For those of us that unconsciously turn to reading for pleasure, it is easy to take our literacy for granted. It is hard to imagine what adult life would be like without a decent ability to read yet, according to The Reading Agency, this is a reality for one in six adults. Similarly, as native English speakers, it is just as hard to imagine living in a foreign country without proper knowledge of the language as many immigrants do today. With an inability to communicate, adult life becomes much harder, and with the growing diversity of the UK, it is crucial that we are able to provide teaching resources for immigrants, and disadvantaged adults, who are keen to learn English.
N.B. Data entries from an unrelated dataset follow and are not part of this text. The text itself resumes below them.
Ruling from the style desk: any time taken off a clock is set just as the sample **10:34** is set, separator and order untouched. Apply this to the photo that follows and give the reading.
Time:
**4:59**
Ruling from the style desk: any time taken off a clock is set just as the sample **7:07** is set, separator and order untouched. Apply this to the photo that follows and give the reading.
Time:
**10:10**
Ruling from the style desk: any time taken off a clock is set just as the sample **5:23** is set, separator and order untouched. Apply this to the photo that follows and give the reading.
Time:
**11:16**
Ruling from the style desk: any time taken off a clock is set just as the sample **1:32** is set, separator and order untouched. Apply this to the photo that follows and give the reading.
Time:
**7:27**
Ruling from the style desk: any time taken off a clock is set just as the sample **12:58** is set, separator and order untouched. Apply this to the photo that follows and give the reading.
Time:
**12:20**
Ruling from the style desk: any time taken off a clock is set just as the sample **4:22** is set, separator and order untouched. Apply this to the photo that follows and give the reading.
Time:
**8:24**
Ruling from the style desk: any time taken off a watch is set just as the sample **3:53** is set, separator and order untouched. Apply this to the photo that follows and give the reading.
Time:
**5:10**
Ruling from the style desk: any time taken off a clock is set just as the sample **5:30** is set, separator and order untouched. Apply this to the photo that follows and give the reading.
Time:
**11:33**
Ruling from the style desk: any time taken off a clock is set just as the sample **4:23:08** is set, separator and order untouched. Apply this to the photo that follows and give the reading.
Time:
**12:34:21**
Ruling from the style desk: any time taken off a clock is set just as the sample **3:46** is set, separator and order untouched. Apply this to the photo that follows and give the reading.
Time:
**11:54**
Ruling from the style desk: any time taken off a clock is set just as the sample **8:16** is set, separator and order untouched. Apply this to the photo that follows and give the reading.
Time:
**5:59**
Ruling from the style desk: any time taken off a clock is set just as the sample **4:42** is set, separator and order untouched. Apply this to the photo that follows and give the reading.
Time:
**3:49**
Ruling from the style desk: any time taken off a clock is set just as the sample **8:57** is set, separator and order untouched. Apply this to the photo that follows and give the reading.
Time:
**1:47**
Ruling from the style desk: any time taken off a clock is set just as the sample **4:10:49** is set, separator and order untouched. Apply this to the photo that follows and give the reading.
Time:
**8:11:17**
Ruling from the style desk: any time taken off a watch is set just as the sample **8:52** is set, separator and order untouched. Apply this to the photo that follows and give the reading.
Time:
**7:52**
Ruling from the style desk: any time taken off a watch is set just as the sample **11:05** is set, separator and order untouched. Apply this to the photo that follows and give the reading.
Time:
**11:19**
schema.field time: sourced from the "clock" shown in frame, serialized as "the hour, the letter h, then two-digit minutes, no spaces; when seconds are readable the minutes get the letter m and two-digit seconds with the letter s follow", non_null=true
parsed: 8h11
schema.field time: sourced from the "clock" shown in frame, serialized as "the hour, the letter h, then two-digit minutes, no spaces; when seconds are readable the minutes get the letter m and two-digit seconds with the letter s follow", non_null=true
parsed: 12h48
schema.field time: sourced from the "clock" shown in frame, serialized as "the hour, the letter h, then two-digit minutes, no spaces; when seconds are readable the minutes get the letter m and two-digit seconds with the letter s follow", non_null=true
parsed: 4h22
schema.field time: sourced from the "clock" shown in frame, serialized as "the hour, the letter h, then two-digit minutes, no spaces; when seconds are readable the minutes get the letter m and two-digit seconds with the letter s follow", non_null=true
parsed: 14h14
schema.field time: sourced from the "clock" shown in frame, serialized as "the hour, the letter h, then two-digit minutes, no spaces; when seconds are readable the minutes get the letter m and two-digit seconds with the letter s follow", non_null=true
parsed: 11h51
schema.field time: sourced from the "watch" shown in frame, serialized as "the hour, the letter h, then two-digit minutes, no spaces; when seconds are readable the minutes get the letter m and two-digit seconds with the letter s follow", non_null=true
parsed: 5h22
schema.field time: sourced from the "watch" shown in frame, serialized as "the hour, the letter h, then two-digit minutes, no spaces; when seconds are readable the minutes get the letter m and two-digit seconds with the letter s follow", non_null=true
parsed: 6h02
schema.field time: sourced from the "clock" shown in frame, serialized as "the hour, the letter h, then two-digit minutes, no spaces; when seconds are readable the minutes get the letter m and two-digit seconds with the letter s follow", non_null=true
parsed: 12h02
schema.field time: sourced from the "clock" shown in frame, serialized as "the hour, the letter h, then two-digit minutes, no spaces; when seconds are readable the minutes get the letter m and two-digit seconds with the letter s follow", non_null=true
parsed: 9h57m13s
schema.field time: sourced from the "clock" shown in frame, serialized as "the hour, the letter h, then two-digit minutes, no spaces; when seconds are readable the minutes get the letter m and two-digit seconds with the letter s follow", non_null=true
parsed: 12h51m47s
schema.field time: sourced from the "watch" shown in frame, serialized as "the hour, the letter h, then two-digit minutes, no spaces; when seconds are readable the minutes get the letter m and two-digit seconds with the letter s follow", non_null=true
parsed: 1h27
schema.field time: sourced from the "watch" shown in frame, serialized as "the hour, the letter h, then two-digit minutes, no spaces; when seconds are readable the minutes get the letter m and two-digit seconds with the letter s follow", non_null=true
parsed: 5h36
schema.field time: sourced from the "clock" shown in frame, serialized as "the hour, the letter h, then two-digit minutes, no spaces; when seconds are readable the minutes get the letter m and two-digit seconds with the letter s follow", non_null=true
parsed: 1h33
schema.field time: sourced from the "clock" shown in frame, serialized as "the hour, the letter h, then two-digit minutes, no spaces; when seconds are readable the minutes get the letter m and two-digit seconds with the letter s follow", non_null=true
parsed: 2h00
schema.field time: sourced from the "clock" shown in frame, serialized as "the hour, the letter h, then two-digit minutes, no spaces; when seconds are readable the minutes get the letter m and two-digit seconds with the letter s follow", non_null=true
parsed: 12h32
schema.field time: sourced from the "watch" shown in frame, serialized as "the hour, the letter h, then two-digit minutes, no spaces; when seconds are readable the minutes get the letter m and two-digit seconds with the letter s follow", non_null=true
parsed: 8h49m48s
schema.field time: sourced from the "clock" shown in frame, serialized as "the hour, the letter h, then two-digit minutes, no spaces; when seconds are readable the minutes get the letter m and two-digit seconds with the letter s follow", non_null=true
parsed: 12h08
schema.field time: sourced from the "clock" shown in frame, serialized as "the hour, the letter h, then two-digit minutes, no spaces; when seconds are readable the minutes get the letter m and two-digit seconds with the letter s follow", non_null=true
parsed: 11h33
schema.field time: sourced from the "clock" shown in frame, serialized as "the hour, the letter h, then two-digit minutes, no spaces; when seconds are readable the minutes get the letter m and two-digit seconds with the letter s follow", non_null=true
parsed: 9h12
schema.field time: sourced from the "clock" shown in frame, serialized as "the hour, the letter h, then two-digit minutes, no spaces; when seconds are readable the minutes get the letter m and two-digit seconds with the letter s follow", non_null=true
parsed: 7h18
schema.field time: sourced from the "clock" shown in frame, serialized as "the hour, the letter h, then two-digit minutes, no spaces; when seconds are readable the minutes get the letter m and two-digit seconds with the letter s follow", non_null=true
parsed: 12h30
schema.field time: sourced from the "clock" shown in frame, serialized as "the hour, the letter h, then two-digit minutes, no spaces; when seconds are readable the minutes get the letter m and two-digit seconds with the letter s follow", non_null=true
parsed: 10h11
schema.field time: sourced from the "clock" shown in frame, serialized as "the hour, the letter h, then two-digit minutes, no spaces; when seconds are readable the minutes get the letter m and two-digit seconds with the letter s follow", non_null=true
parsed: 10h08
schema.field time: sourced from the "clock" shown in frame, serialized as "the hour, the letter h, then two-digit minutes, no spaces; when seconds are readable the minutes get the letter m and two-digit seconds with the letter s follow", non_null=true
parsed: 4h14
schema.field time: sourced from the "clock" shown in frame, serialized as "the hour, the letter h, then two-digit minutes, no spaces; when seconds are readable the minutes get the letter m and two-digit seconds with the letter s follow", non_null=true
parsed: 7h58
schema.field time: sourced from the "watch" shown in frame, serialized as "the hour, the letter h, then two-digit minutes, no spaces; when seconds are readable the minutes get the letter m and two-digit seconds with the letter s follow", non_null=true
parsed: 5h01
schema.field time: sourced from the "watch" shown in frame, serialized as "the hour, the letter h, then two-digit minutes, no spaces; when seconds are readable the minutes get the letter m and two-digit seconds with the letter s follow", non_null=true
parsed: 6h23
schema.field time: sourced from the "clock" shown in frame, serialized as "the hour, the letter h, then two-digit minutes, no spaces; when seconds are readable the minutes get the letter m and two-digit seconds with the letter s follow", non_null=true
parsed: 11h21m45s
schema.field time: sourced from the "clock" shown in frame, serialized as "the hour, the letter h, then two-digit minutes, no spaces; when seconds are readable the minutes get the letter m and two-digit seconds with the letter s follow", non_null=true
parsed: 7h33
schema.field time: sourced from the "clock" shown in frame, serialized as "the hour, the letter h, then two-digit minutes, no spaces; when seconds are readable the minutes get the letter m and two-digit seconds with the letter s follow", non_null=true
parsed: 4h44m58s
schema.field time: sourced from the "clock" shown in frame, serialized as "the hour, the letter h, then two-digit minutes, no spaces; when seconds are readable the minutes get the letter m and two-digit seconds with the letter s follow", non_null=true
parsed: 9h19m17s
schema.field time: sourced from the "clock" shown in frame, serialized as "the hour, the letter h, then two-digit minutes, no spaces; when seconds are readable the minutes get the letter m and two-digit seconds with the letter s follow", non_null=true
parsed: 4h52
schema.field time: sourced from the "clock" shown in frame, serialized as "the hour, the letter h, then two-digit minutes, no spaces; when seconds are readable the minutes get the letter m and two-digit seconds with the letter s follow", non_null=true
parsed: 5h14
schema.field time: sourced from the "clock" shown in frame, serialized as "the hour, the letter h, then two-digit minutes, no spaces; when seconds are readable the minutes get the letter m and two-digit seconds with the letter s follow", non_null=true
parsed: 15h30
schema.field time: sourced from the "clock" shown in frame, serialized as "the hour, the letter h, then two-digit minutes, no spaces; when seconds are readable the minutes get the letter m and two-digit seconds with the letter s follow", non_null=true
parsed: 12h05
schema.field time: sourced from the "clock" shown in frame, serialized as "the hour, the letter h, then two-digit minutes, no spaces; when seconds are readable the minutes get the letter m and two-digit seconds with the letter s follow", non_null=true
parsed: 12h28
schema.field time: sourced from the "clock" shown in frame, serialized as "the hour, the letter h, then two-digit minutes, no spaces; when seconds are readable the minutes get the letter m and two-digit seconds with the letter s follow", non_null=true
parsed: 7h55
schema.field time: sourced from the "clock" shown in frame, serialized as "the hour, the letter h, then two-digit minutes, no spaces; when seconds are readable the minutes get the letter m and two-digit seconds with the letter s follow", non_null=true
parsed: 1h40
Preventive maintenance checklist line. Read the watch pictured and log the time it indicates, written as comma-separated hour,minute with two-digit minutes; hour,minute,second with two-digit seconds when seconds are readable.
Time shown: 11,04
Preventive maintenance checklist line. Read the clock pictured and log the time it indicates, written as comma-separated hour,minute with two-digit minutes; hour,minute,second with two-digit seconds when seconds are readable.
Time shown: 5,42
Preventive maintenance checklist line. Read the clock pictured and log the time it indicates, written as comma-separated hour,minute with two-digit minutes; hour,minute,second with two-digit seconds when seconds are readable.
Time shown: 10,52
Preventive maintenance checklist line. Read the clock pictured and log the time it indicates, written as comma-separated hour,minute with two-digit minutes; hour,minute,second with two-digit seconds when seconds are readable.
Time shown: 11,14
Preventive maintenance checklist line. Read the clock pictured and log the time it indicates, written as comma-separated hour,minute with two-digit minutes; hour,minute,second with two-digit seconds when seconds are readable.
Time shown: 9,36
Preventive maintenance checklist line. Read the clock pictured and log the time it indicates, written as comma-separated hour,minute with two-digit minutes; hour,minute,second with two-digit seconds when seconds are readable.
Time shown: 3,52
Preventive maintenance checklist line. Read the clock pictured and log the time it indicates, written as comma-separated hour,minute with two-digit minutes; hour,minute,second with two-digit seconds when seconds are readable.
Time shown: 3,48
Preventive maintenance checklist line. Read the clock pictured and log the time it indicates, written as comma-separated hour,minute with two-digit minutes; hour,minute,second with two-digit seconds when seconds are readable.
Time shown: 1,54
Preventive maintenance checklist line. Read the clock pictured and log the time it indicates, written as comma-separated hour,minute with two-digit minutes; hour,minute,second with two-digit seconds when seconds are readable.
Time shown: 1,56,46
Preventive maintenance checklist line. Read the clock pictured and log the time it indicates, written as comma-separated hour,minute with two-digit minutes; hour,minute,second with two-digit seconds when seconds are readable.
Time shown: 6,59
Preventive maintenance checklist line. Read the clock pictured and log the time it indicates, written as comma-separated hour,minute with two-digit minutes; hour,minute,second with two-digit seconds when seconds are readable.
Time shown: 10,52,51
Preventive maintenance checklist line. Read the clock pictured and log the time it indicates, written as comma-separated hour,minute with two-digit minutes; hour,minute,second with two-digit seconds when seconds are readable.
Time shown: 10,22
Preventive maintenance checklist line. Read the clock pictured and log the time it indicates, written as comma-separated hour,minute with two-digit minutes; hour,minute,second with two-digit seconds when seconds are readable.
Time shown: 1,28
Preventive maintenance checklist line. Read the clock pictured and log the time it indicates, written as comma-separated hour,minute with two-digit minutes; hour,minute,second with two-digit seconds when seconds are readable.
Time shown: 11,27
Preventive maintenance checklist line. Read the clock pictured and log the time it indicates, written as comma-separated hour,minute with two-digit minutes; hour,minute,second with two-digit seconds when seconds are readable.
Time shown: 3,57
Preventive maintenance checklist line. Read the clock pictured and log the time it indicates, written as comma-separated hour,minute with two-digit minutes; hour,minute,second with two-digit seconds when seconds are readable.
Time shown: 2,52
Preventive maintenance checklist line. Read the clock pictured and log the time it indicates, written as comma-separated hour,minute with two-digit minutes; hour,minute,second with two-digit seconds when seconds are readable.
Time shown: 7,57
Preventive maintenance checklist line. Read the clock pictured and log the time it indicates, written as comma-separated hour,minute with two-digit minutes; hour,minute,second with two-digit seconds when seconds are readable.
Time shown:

All publishers like to know that their books are making a difference, and Ransom is no exception. So, when we recently heard from a patron of reading at a UK prison, we were ecstatic to learn that our Neutron Stars series had a positive impact on an adult learner, moving from reluctant and frustrated to feeling on top of the world with their progress. We were also very excited to be recommended by The Reading Agency for books that support English language learners in prisons.
There is a great difference between being a children’s publisher and an educational one: with adult classes like ESOL (English for Speakers of Other Languages), especially within prisons, it would be inappropriate to use the same resources that we use in primary schools. When teaching adults to read, it is so important to ensure that they don’t feel patronised, and having reading programmes, like Ransom’s Neutron Stars, that are specifically designed with adult interests in mind, we are one step closer to turning struggle and reluctance into understanding and enjoyment.
While our previous emphasis on instilling reading as a passion in children as early as possible is still very much a Ransom priority, it is also our passion to dedicate books to adults who desperately need literacy skills. It cannot be understated how much basic literacy skills can turn a life around. Whatever your views on the justice system, we cannot deny that every human has the right to learn to read, let alone enjoy it. From rehabilitating prison inmates to teaching immigrants our native English, literacy in these adults’ lives can be an amazing fresh start, and it gives us great pride to support these programmes.